Sancho n’était pas si maltraité qu’il n’eût fort bien entendu tout ce que son maître lui disait. Il se releva le plus promptement qu’il put, alla se cacher derrière le palefroi de Dorothée, et, de là, répondit à son maître:
«Dites-moi, seigneur, si Votre Grâce est bien décidée à ne pas se marier avec cette grande princesse, il est clair que le royaume ne sera point à vous, et, s’il n’est pas à vous, quelle faveur pouvez-vous me faire? C’est de cela que je me plains. Croyez-moi, mariez-vous une bonne fois pour toutes avec cette reine, que nous avons ici comme tombée du ciel; ensuite vous pourrez retourner à Mme Dulcinée; car il doit s’être trouvé des rois dans le monde qui aient eu, outre leur femme, des maîtresses. Quant à la beauté, je ne m’en mêle pas; et s’il faut dire la vérité, toutes deux me paraissent assez bien, quoique je n’aie jamais vu Mme Dulcinée.
– Comment? tu ne l’as jamais vue, traître blasphémateur! s’écria don Quichotte. Ne viens-tu pas à présent de me rapporter une commission de sa part?

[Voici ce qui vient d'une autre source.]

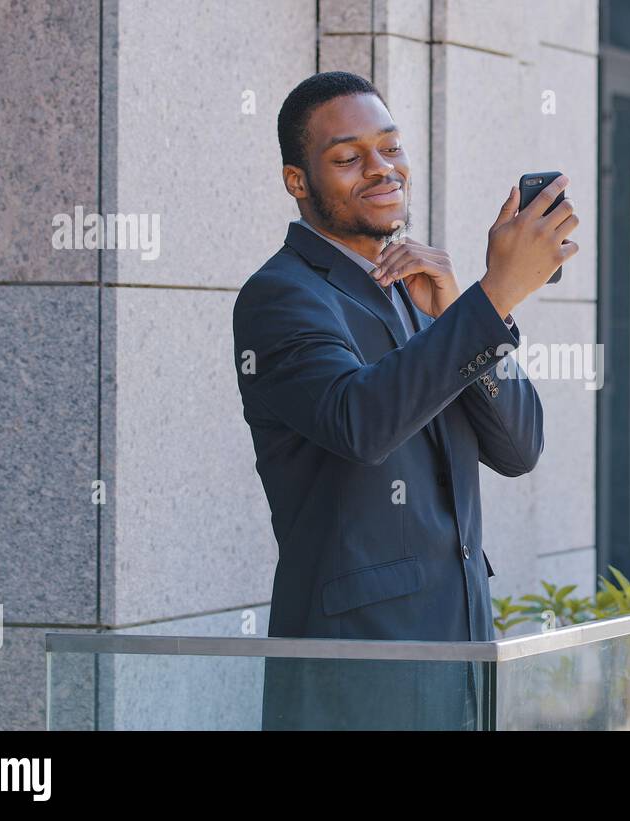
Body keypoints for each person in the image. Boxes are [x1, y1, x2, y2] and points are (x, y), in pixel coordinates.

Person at [232, 71, 578, 728]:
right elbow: (360, 421)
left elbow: (520, 445)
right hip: (359, 671)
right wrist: (490, 299)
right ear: (297, 180)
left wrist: (457, 305)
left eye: (390, 147)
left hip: (461, 650)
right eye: (347, 157)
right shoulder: (282, 296)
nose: (380, 168)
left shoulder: (418, 289)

– Je veux dire, répondit Sancho, que je ne l’ai pas vue assez à mon aise pour avoir observé ses attraits en détail et l’un après l’autre; mais comme cela, en masse, elle me semble bien.

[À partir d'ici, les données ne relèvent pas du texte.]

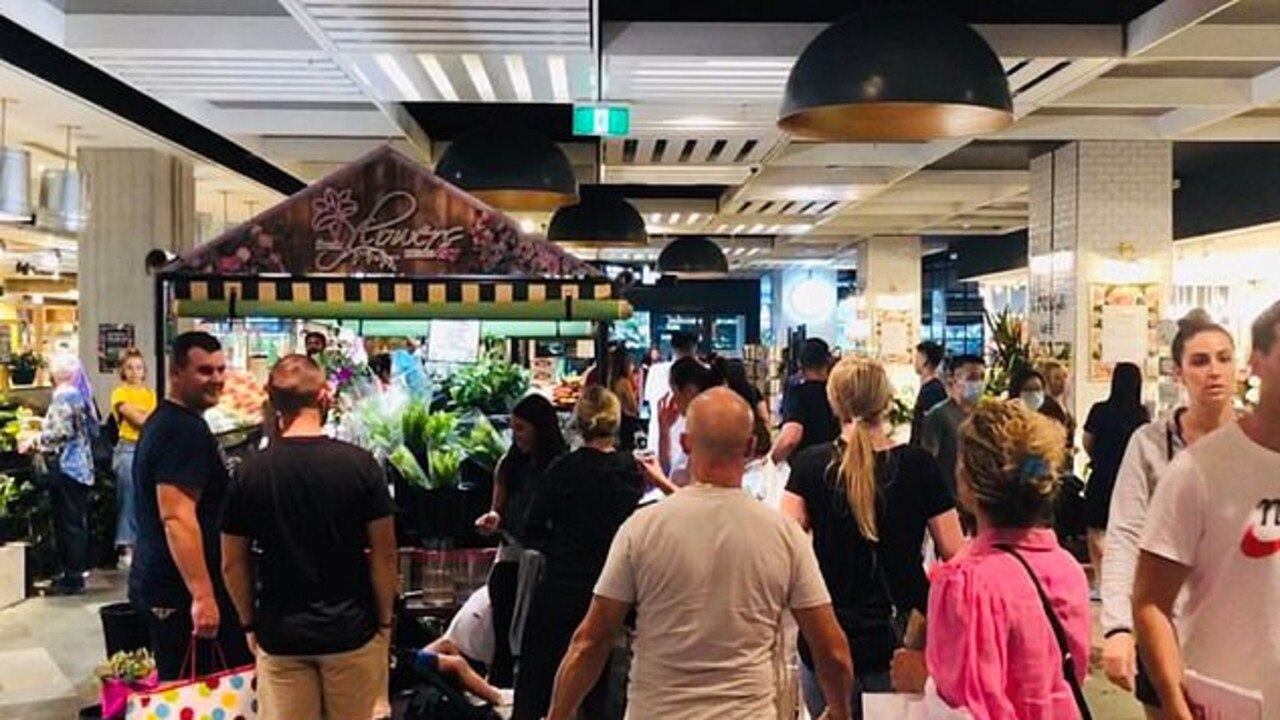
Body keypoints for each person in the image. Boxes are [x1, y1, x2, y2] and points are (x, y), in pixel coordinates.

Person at [543, 388, 855, 720]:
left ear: (685, 443)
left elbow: (590, 642)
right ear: (751, 447)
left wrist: (557, 714)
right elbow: (832, 652)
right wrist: (839, 711)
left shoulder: (642, 528)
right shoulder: (783, 535)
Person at [783, 357, 965, 719]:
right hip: (901, 642)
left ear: (834, 402)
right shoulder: (918, 466)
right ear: (886, 401)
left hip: (826, 640)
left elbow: (782, 548)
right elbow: (956, 555)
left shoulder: (809, 466)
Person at [221, 354, 397, 720]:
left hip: (281, 634)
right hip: (351, 631)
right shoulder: (361, 465)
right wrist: (384, 623)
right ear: (324, 397)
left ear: (272, 399)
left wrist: (248, 623)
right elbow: (384, 555)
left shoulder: (250, 473)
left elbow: (232, 561)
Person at [1135, 300, 1280, 720]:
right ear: (1256, 363)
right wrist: (1174, 700)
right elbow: (1150, 600)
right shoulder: (1199, 471)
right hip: (1228, 700)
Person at [1100, 311, 1237, 716]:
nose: (1214, 371)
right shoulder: (1149, 445)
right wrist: (1117, 627)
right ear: (1178, 373)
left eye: (1224, 358)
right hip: (1164, 626)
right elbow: (1125, 534)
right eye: (1200, 361)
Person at [926, 400, 1091, 719]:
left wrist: (921, 677)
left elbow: (959, 706)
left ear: (968, 484)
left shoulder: (964, 582)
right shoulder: (1068, 570)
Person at [512, 387, 644, 720]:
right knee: (598, 680)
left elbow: (531, 526)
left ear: (578, 422)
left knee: (539, 678)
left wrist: (556, 545)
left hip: (560, 585)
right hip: (610, 591)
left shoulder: (563, 469)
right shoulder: (629, 471)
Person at [130, 332, 253, 679]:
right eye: (204, 371)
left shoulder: (173, 422)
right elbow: (177, 517)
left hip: (167, 584)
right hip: (178, 592)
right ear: (175, 373)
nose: (216, 379)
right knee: (193, 692)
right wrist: (203, 596)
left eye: (220, 370)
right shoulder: (181, 430)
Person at [474, 394, 568, 687]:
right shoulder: (509, 465)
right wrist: (491, 520)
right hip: (511, 558)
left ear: (541, 428)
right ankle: (501, 692)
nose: (516, 436)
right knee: (503, 635)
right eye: (513, 429)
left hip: (549, 566)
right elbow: (497, 510)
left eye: (521, 428)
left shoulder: (561, 466)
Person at [30, 354, 98, 595]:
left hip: (68, 467)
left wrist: (35, 438)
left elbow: (60, 432)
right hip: (81, 468)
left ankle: (72, 576)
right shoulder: (78, 394)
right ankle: (76, 571)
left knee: (68, 523)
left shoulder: (64, 395)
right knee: (75, 521)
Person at [1081, 362, 1150, 598]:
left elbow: (1087, 441)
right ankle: (1121, 581)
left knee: (1095, 529)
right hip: (1129, 478)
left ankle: (1101, 580)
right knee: (1125, 528)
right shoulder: (1141, 414)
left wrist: (1098, 457)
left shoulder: (1099, 410)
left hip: (1102, 475)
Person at [110, 349, 157, 569]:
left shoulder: (150, 393)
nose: (134, 372)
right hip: (128, 449)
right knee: (128, 499)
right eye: (129, 367)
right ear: (122, 370)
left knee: (146, 499)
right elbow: (137, 419)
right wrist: (144, 414)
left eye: (138, 367)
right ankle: (125, 547)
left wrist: (144, 415)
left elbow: (154, 419)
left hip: (147, 448)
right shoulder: (120, 393)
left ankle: (142, 546)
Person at [651, 356, 723, 491]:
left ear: (689, 390)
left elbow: (692, 493)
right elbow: (668, 470)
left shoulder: (708, 428)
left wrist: (658, 479)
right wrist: (664, 430)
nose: (673, 401)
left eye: (674, 393)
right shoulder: (696, 424)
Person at [919, 354, 986, 497]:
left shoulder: (985, 415)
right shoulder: (938, 416)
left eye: (982, 377)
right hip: (949, 498)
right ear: (953, 380)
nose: (978, 383)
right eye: (972, 378)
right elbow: (927, 463)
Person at [770, 337, 839, 465]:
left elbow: (791, 437)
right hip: (838, 464)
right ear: (827, 361)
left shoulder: (797, 393)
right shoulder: (838, 392)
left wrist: (771, 460)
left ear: (799, 363)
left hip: (806, 466)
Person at [643, 331, 697, 456]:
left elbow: (648, 402)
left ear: (672, 348)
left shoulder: (655, 371)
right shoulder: (703, 372)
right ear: (694, 348)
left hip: (657, 443)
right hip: (689, 449)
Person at [723, 357, 773, 458]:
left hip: (731, 438)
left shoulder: (724, 394)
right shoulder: (753, 391)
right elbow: (764, 417)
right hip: (752, 437)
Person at [604, 345, 644, 452]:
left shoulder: (610, 380)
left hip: (617, 426)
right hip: (626, 428)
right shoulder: (624, 383)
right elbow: (634, 408)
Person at [911, 341, 948, 446]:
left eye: (917, 357)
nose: (914, 361)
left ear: (924, 359)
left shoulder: (932, 391)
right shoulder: (931, 388)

– À présent, je te pardonne, reprit don Quichotte, et pardonne-moi aussi le petit déplaisir que je t’ai causé: les premiers mouvements ne sont pas dans la main de l’homme.
– Je le vois bien, répondit Sancho; mais chez moi le premier mouvement est toujours une envie de parler, et je ne peux m’empêcher de dire une bonne fois ce qui me vient sur la langue.
– Avec tout cela, répliqua don Quichotte, prends garde, Sancho, aux paroles que tu dis, car, tant va la cruche à l’eau… je ne t’en dis pas davantage.
– C’est très-bien, reprit Sancho, Dieu est dans le ciel qui voit les tricheries, et il jugera entre nous qui fait le plus de mal, ou de moi en ne parlant pas bien, ou de Votre Grâce en n’agissant pas mieux.
– Que ce soit fini, interrompit Dorothée; courez, Sancho, allez baiser la main de votre seigneur, et demandez-lui pardon; et désormais soyez plus circonspect dans vos éloges et dans vos critiques, et surtout ne parlez jamais mal de cette dame Tobosa, que je ne connais point, si ce n’est pour la servir, et prenez confiance en Dieu, qui ne vous laissera pas manquer d’une seigneurie où vous puissiez vivre comme un prince.»